Time for jello
I haven’t done a jello post in a long, long time.
To rectify that shameful failing, I bring you this [hat tip Ed Driscoll via Instapundit]:
Jell-O might be the glistening dish of picnics and potlucks, but for Allie Rowbottom—a descendant of the Jell-O fortune—it’s both a burden and an abyss. In Jell-O Girls, she weaves together her family history and the story of the classic American dessert to produce a book that alternately surprises and mesmerizes. Despite its title, this isn’t a bland tale that goes down easy; Jell-O Girls is dark and astringent, a cutting rebuke to its delicate, candy-colored namesake.

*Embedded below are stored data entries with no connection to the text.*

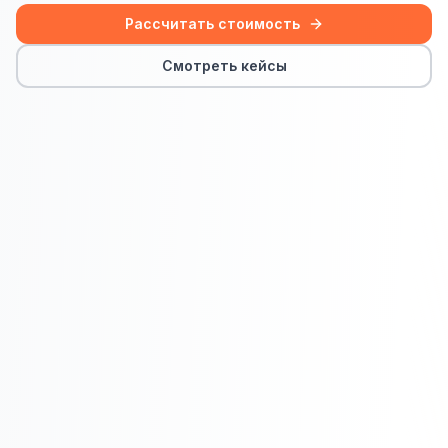
Сайт на Laravel
Рассчитать стоимость
+ ещё 19 услуг
Смотреть кейсы
КОНТЕКСТНАЯ РЕКЛАМА
Контекстная реклама
Яндекс.Директ
Google Ads
VK Реклама
myTarget
Яндекс.Маркет
Wildberries реклама
Ozon реклама
ТАРГЕТИРОВАННАЯ РЕКЛАМА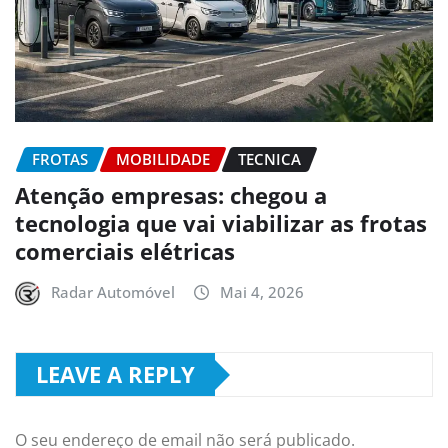
FROTAS
MOBILIDADE
TECNICA
Atenção empresas: chegou a
tecnologia que vai viabilizar as frotas
comerciais elétricas
Radar Automóvel
Mai 4, 2026
LEAVE A REPLY
O seu endereço de email não será publicado.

I feel the need to interrupt and say that the title “Jell-O Girls” doesn’t sound like “a bland tale that goes down easy” to me. It sounds like porn.
But it’s not:
Rowbottom’s great-great-great-uncle purchased the Jell-O business in 1899 for $450. He sold it 26 years later for $67 million, plenty of money to fund several generations of heirs.
Jell-O Girls could have easily devoted itself to the tragic fates of those heirs, or what the family called “the Jell-O curse.”
“The Jell-O curse.” Now it sounds like a Nancy Drew mystery.
Jell-O, meanwhile, gets the full semiotics treatment, as Rowbottom shows how it went from a modern, scientific foodstuff to a relic of soul-killing suburbia. As sharp as her insights often are, this is a book in which Everything Signifies. Even a digression about the catacombs in an Italian monastery includes some Jell-O symbolism. You occasionally want to tell Rowbottom to ease up: Sometimes a Jell-O mold is just a Jell-O mold.
“Soul-killing surburbia”? Maybe the reviewer should ease up, as well.
Here’s the book, which I have to say I probably won’t be reading.
And here are some jello molds that aren’t “just jello molds.”
By the way, “Jell-O” is the brand name, and “jello” is the generic.
[NOTE: This post was originally on my older blog and had comments, but unfortunately the comments didn’t transfer over here.]